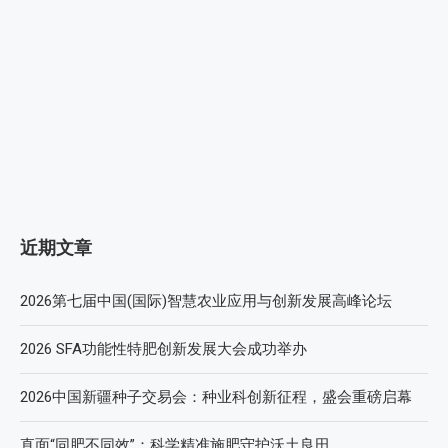
近期文章
2026第七届中国(国际)智慧农业应用与创新发展高峰论坛
2026 SFA功能性特肥创新发展大会成功举办
2026中国新疆种子交易会：种业科创新征程，盛会重磅启幕
直面“同肥不同效”：科学精准施肥守护沃土良田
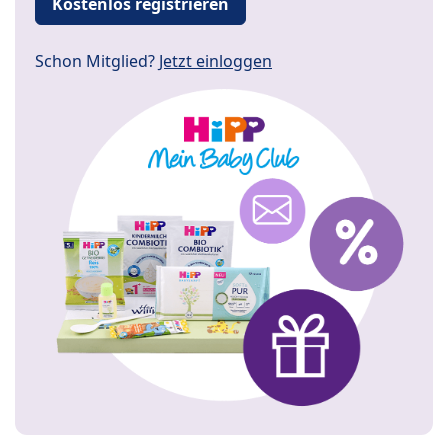
Kostenlos registrieren
Schon Mitglied?
Jetzt einloggen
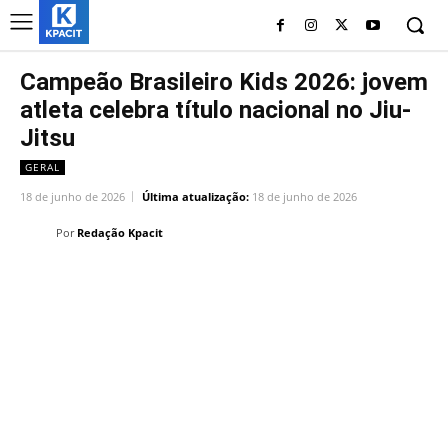
Campeão Brasileiro Kids 2026: jovem
atleta celebra título nacional no Jiu-
Jitsu
GERAL
18 de junho de 2026
Última atualização:
18 de junho de 2026
Por
Redação Kpacit
Linkedin
Facebook
Twitter
Wh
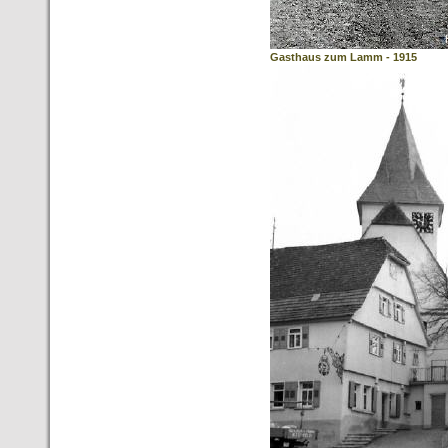
Gasthaus zum Lamm - 1915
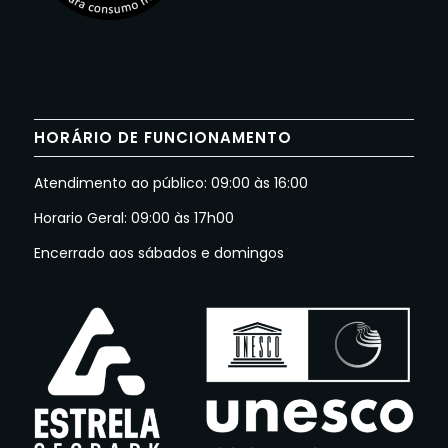
HORÁRIO DE FUNCIONAMENTO
Atendimento ao público: 09:00 às 16:00
Horario Geral: 09:00 às 17h00
Encerrado aos sábados e domingos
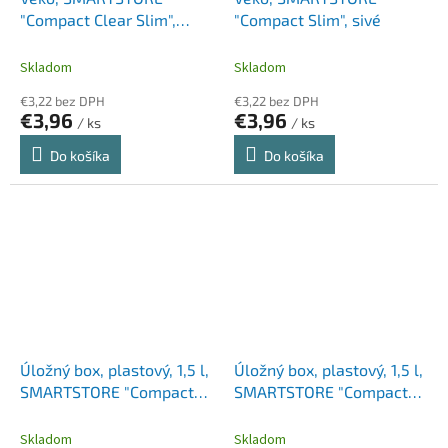
"Compact Clear Slim",
"Compact Slim", sivé
priehľadné
Skladom
Skladom
€3,22 bez DPH
€3,22 bez DPH
€3,96
€3,96
/ ks
/ ks
Do košíka
Do košíka
Úložný box, plastový, 1,5 l,
Úložný box, plastový, 1,5 l,
SMARTSTORE "Compact
SMARTSTORE "Compact
Clear S", priehľadný
S", biely
Skladom
Skladom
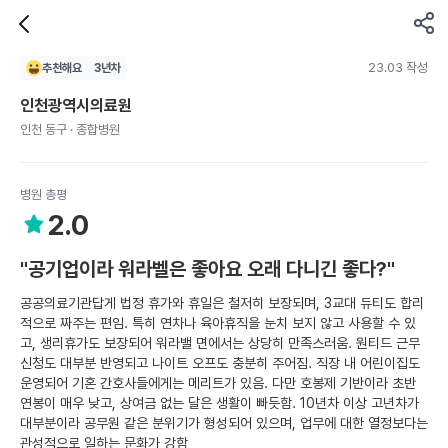
23.03 작성
추천해요
3
년차
인천광역시의료원
인천 동구 · 종합병원
병원 총평
2.0
"공기업이라 워라벨은 좋아요 오래 다니긴 좋다?"
공공의료기관답게 법정 휴가와 휴일은 철저히 보장되며, 3교대 듀티도 합리
적으로 짜주는 편임. 특히 연차나 육아휴직을 눈치 보지 않고 사용할 수 있
고, 생리휴가도 보장되어 워라밸 면에서는 상당히 만족스러움. 원티드 근무
신청도 대부분 반영되고 나이트 오프도 충분히 주어짐. 직장 내 어린이집도
운영되어 기혼 간호사들에게는 메리트가 있음. 다만 호봉제 기반이라 초반
연봉이 매우 낮고, 상여금 없는 달은 생활이 빠듯함. 10년차 이상 고년차가
대부분이라 공무원 같은 분위기가 형성되어 있으며, 업무에 대한 열정보다는
관성적으로 일하는 문화가 강함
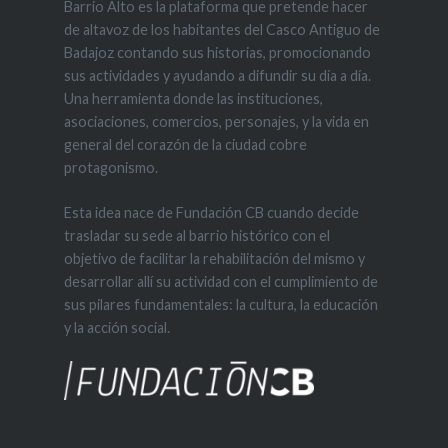
Barrio Alto es la plataforma que pretende hacer
de altavoz de los habitantes del Casco Antiguo de
Badajoz contando sus historias, promocionando
sus actividades y ayudando a difundir su día a día.
Una herramienta donde las instituciones,
asociaciones, comercios, personajes, y la vida en
general del corazón de la ciudad cobre
protagonismo.
Esta idea nace de Fundación CB cuando decide
trasladar su sede al barrio histórico con el
objetivo de facilitar la rehabilitación del mismo y
desarrollar allí su actividad con el cumplimiento de
sus pilares fundamentales: la cultura, la educación
y la acción social.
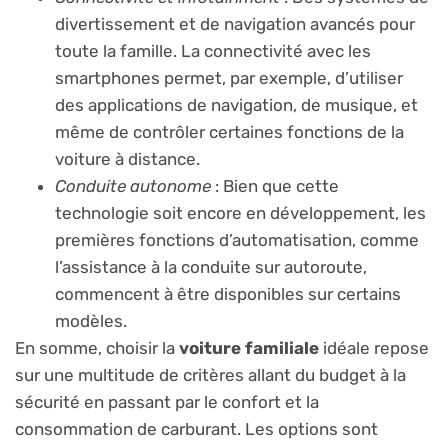
divertissement et de navigation avancés pour
toute la famille. La connectivité avec les
smartphones permet, par exemple, d’utiliser
des applications de navigation, de musique, et
même de contrôler certaines fonctions de la
voiture à distance.
Conduite autonome
: Bien que cette
technologie soit encore en développement, les
premières fonctions d’automatisation, comme
l’assistance à la conduite sur autoroute,
commencent à être disponibles sur certains
modèles.
En somme, choisir la
voiture familiale
idéale repose
sur une multitude de critères allant du budget à la
sécurité en passant par le confort et la
consommation de carburant. Les options sont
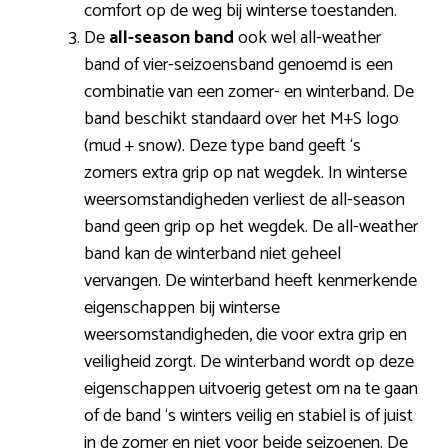
comfort op de weg bij winterse toestanden.
De
all-season band
ook wel all-weather
band of vier-seizoensband genoemd is een
combinatie van een zomer- en winterband. De
band beschikt standaard over het M+S logo
(mud + snow). Deze type band geeft ‘s
zomers extra grip op nat wegdek. In winterse
weersomstandigheden verliest de all-season
band geen grip op het wegdek. De all-weather
band kan de winterband niet geheel
vervangen. De winterband heeft kenmerkende
eigenschappen bij winterse
weersomstandigheden, die voor extra grip en
veiligheid zorgt. De winterband wordt op deze
eigenschappen uitvoerig getest om na te gaan
of de band ‘s winters veilig en stabiel is of juist
in de zomer en niet voor beide seizoenen. De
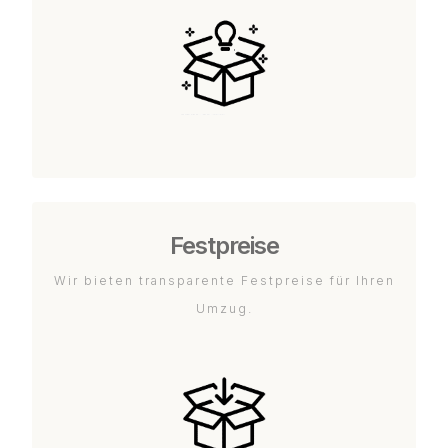
Festpreise
Wir bieten transparente Festpreise für Ihren
Umzug.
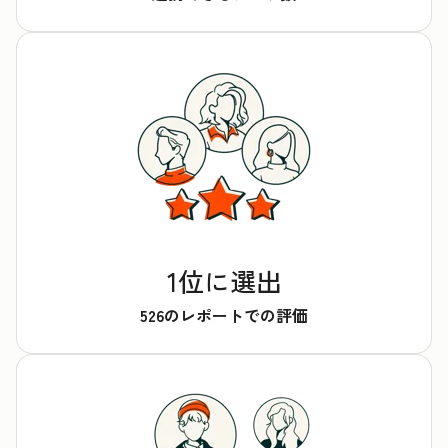
1位に選出
526のレポートでの評価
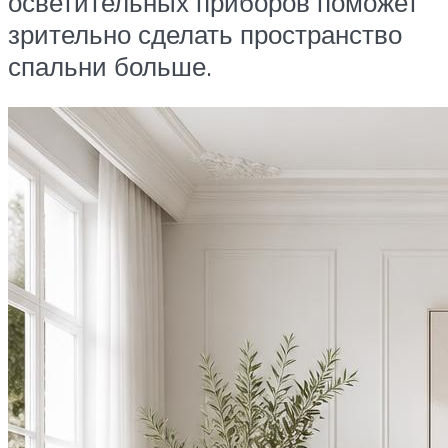
осветительных приборов поможет
зрительно сделать пространство
спальни больше.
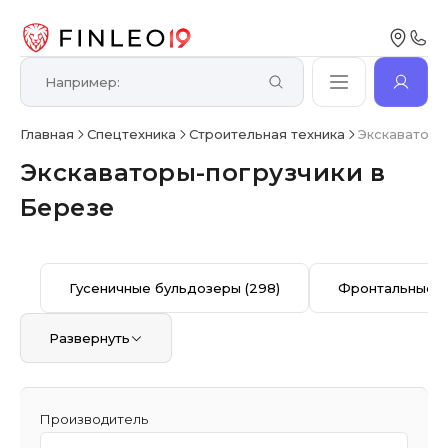
Главная
Спецтехника
Строительная техника
Экскаваторы
Экскаваторы-погрузчики в
Березе
Гусеничные бульдозеры
(298)
Фронтальные п
Развернуть
Производитель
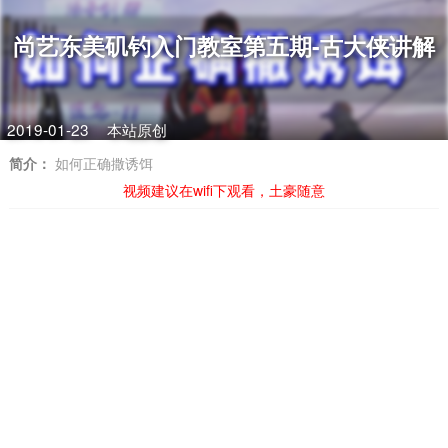
尚艺东美矶钓入门教室第五期-古大侠讲解
2019-01-23
本站原创
简介：
如何正确撒诱饵
视频建议在wifi下观看，土豪随意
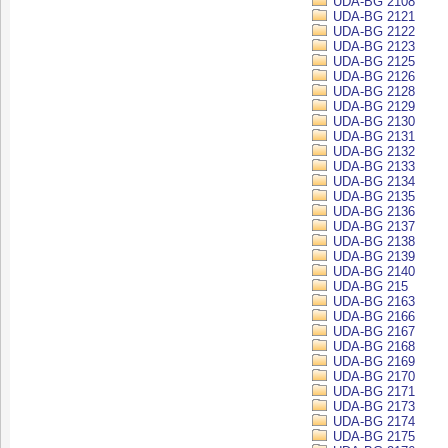
UDA-BG 2108
UDA-BG 2121
UDA-BG 2122
UDA-BG 2123
UDA-BG 2125
UDA-BG 2126
UDA-BG 2128
UDA-BG 2129
UDA-BG 2130
UDA-BG 2131
UDA-BG 2132
UDA-BG 2133
UDA-BG 2134
UDA-BG 2135
UDA-BG 2136
UDA-BG 2137
UDA-BG 2138
UDA-BG 2139
UDA-BG 2140
UDA-BG 215
UDA-BG 2163
UDA-BG 2166
UDA-BG 2167
UDA-BG 2168
UDA-BG 2169
UDA-BG 2170
UDA-BG 2171
UDA-BG 2173
UDA-BG 2174
UDA-BG 2175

[THE PROBLEM]: Please copy the text read from each of the rows above, line for line and unchanged, leaving the pictures out of your answer.

[PROBLEM SOLUTION]:
近期文章
2026第七届中国(国际)智慧农业应用与创新发展高峰论坛
2026 SFA功能性特肥创新发展大会成功举办
2026中国新疆种子交易会：种业科创新征程，盛会重磅启幕
直面“同肥不同效”：科学精准施肥守护沃土良田
Kostenlos registrieren
Schon Mitglied?
Jetzt einloggen
Campeão Brasileiro Kids 2026: jovem
atleta celebra título nacional no Jiu-
Jitsu
GERAL
18 de junho de 2026
Última atualização:
18 de junho de 2026
Por
Redação Kpacit
Linkedin
Facebook
Twitter
Wh
Gasthaus zum Lamm - 1915
HORÁRIO DE FUNCIONAMENTO
Atendimento ao público: 09:00 às 16:00
Horario Geral: 09:00 às 17h00
Encerrado aos sábados e domingos
"Compact Clear Slim",
"Compact Slim", sivé
priehľadné
Skladom
Skladom
€3,22 bez DPH
€3,22 bez DPH
€3,96
€3,96
/ ks
/ ks
Do košíka
Do košíka
Úložný box, plastový, 1,5 l,
Úložný box, plastový, 1,5 l,
SMARTSTORE "Compact
SMARTSTORE "Compact
Clear S", priehľadný
S", biely
Skladom
Skladom
23.03 작성
추천해요
3
년차
인천광역시의료원
인천 동구 · 종합병원
병원 총평
2.0
"공기업이라 워라벨은 좋아요 오래 다니긴 좋다?"
공공의료기관답게 법정 휴가와 휴일은 철저히 보장되며, 3교대 듀티도 합리
적으로 짜주는 편임. 특히 연차나 육아휴직을 눈치 보지 않고 사용할 수 있
고, 생리휴가도 보장되어 워라밸 면에서는 상당히 만족스러움. 원티드 근무
신청도 대부분 반영되고 나이트 오프도 충분히 주어짐. 직장 내 어린이집도
운영되어 기혼 간호사들에게는 메리트가 있음. 다만 호봉제 기반이라 초반
연봉이 매우 낮고, 상여금 없는 달은 생활이 빠듯함. 10년차 이상 고년차가
대부분이라 공무원 같은 분위기가 형성되어 있으며, 업무에 대한 열정보다는
관성적으로 일하는 문화가 강함
Barrio Alto es la plataforma que pretende hacer
de altavoz de los habitantes del Casco Antiguo de
Badajoz contando sus historias, promocionando
sus actividades y ayudando a difundir su día a día.
Una herramienta donde las instituciones,
asociaciones, comercios, personajes, y la vida en
general del corazón de la ciudad cobre
protagonismo.
Esta idea nace de Fundación CB cuando decide
trasladar su sede al barrio histórico con el
objetivo de facilitar la rehabilitación del mismo y
desarrollar allí su actividad con el cumplimiento de
sus pilares fundamentales: la cultura, la educación
y la acción social.
divertissement et de navigation avancés pour
toute la famille. La connectivité avec les
smartphones permet, par exemple, d’utiliser
des applications de navigation, de musique, et
même de contrôler certaines fonctions de la
voiture à distance.
Conduite autonome
: Bien que cette
technologie soit encore en développement, les
premières fonctions d’automatisation, comme
l’assistance à la conduite sur autoroute,
commencent à être disponibles sur certains
modèles.
En somme, choisir la
voiture familiale
idéale repose
sur une multitude de critères allant du budget à la
sécurité en passant par le confort et la
consommation de carburant. Les options sont
comfort op de weg bij winterse toestanden.
De
all-season band
ook wel all-weather
band of vier-seizoensband genoemd is een
combinatie van een zomer- en winterband. De
band beschikt standaard over het M+S logo
(mud + snow). Deze type band geeft ‘s
zomers extra grip op nat wegdek. In winterse
weersomstandigheden verliest de all-season
band geen grip op het wegdek. De all-weather
band kan de winterband niet geheel
vervangen. De winterband heeft kenmerkende
eigenschappen bij winterse
weersomstandigheden, die voor extra grip en
veiligheid zorgt. De winterband wordt op deze
eigenschappen uitvoerig getest om na te gaan
of de band ‘s winters veilig en stabiel is of juist
in de zomer en niet voor beide seizoenen. De
Festpreise
Wir bieten transparente Festpreise für Ihren
Umzug.
1位に選出
526のレポートでの評価
осветительных приборов поможет
зрительно сделать пространство
спальни больше.
Главная
Спецтехника
Строительная техника
Экскаваторы
Экскаваторы-погрузчики в
Березе
Гусеничные бульдозеры
(298)
Фронтальные п
Развернуть
Производитель
尚艺东美矶钓入门教室第五期-古大侠讲解
2019-01-23
本站原创
简介：
如何正确撒诱饵
视频建议在wifi下观看，土豪随意
UDA-BG 2108
UDA-BG 2121
UDA-BG 2122
UDA-BG 2123
UDA-BG 2125
UDA-BG 2126
UDA-BG 2128
UDA-BG 2129
UDA-BG 2130
UDA-BG 2131
UDA-BG 2132
UDA-BG 2133
UDA-BG 2134
UDA-BG 2135
UDA-BG 2136
UDA-BG 2137
UDA-BG 2138
UDA-BG 2139
UDA-BG 2140
UDA-BG 215
UDA-BG 2163
UDA-BG 2166
UDA-BG 2167
UDA-BG 2168
UDA-BG 2169
UDA-BG 2170
UDA-BG 2171
UDA-BG 2173
UDA-BG 2174
UDA-BG 2175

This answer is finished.